▸ **YOUR TASK**
What you return should be the full listing, word for word, without a single image.

▸ **DATASET SECTION**
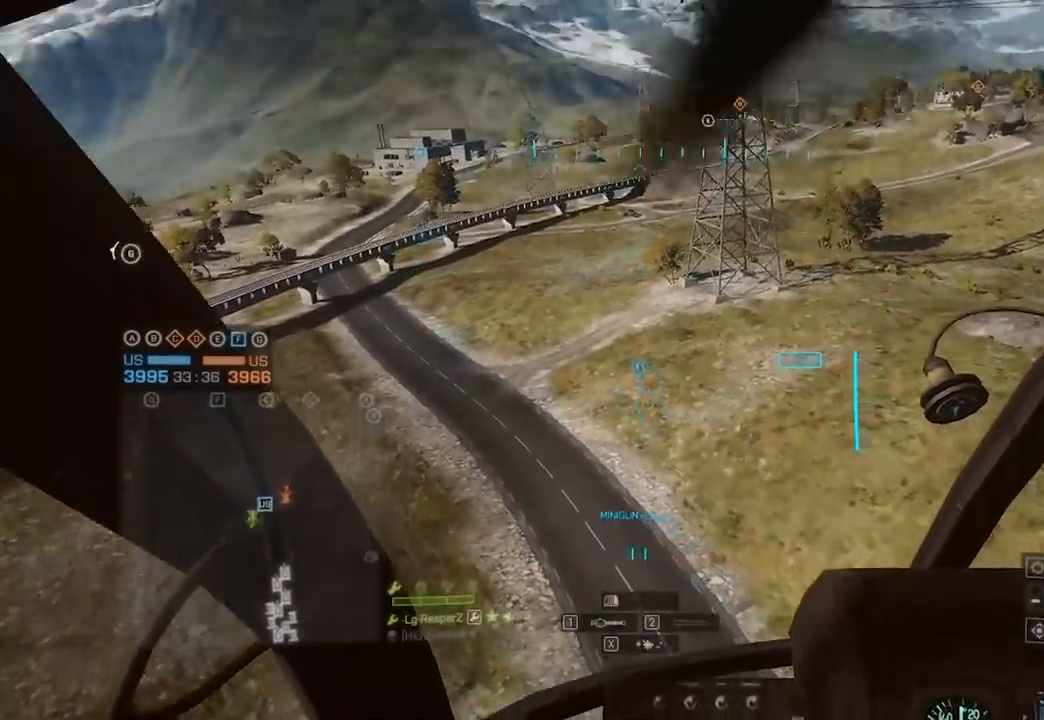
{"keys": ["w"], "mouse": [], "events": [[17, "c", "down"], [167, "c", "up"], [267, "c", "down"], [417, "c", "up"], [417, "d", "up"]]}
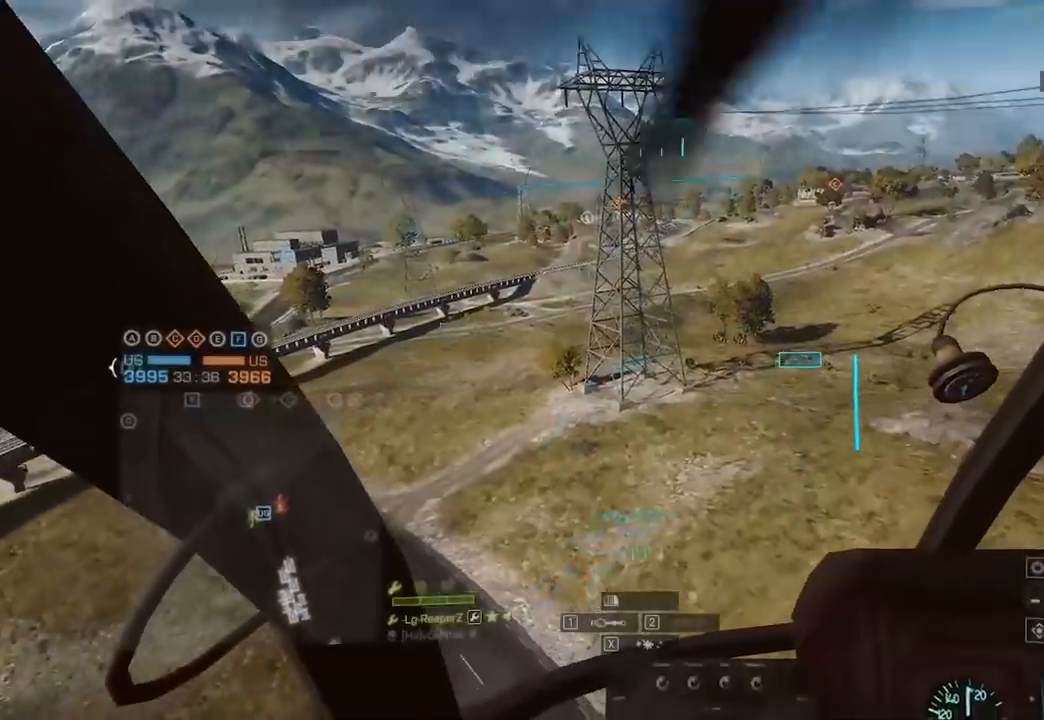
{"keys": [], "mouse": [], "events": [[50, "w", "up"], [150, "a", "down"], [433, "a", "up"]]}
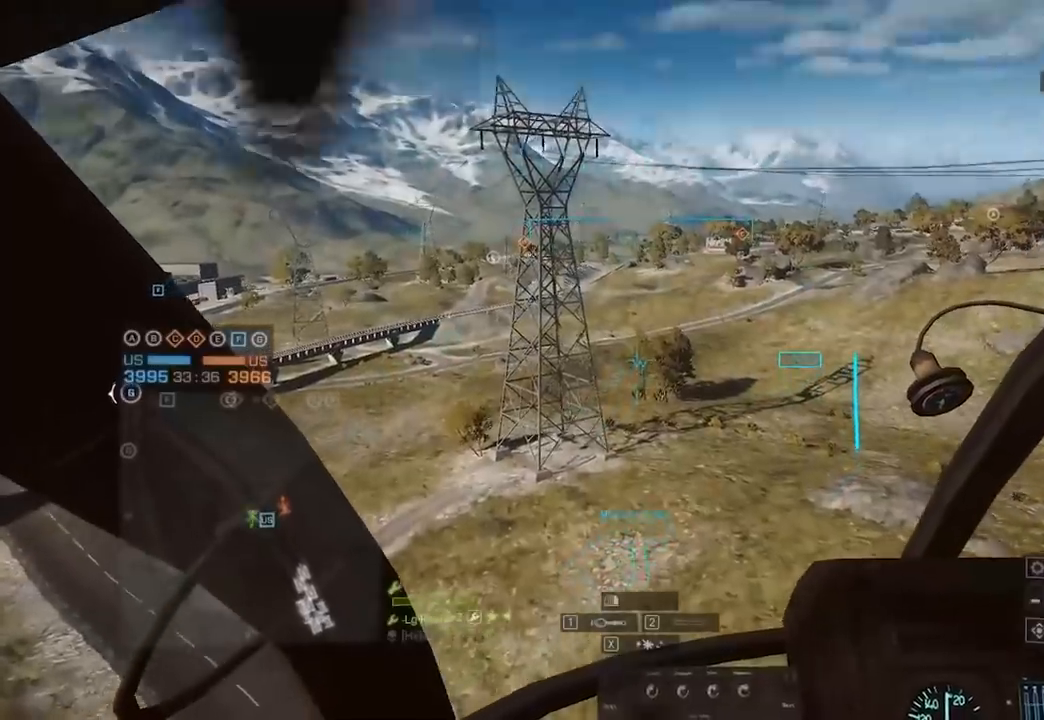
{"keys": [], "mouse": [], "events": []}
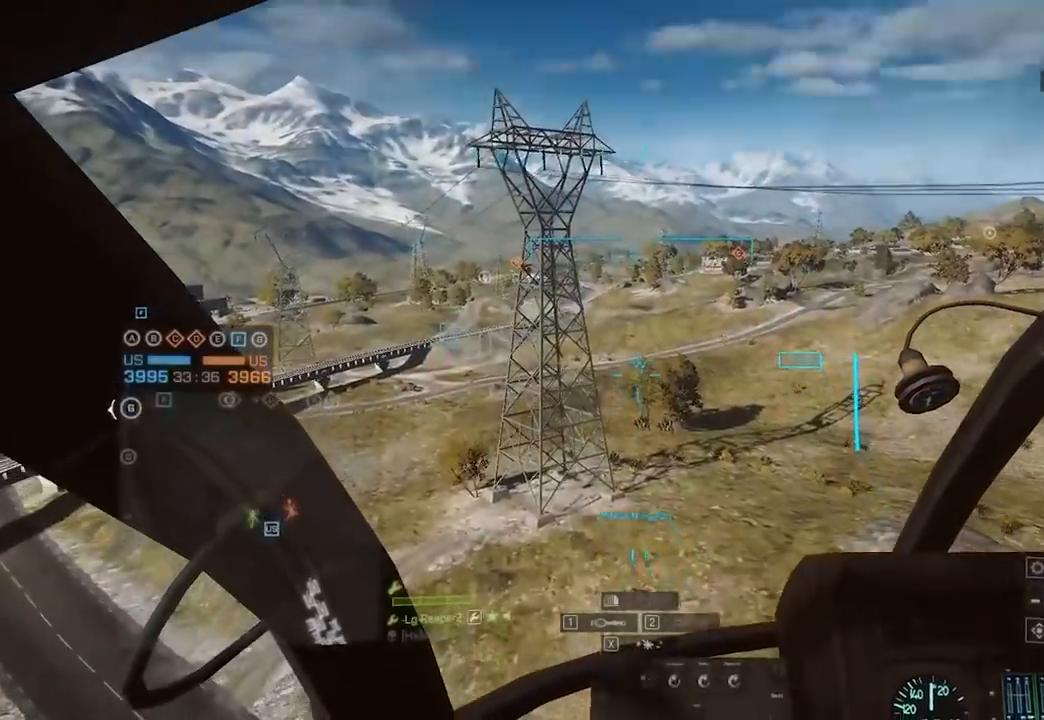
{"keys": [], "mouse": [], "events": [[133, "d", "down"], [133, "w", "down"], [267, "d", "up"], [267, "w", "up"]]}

▸ **ANSWER AREA**
{"keys": ["w"], "mouse": [], "events": [[17, "c", "down"], [167, "c", "up"], [267, "c", "down"], [417, "c", "up"], [417, "d", "up"]]}
{"keys": [], "mouse": [], "events": [[50, "w", "up"], [150, "a", "down"], [433, "a", "up"]]}
{"keys": [], "mouse": [], "events": []}
{"keys": [], "mouse": [], "events": [[133, "d", "down"], [133, "w", "down"], [267, "d", "up"], [267, "w", "up"]]}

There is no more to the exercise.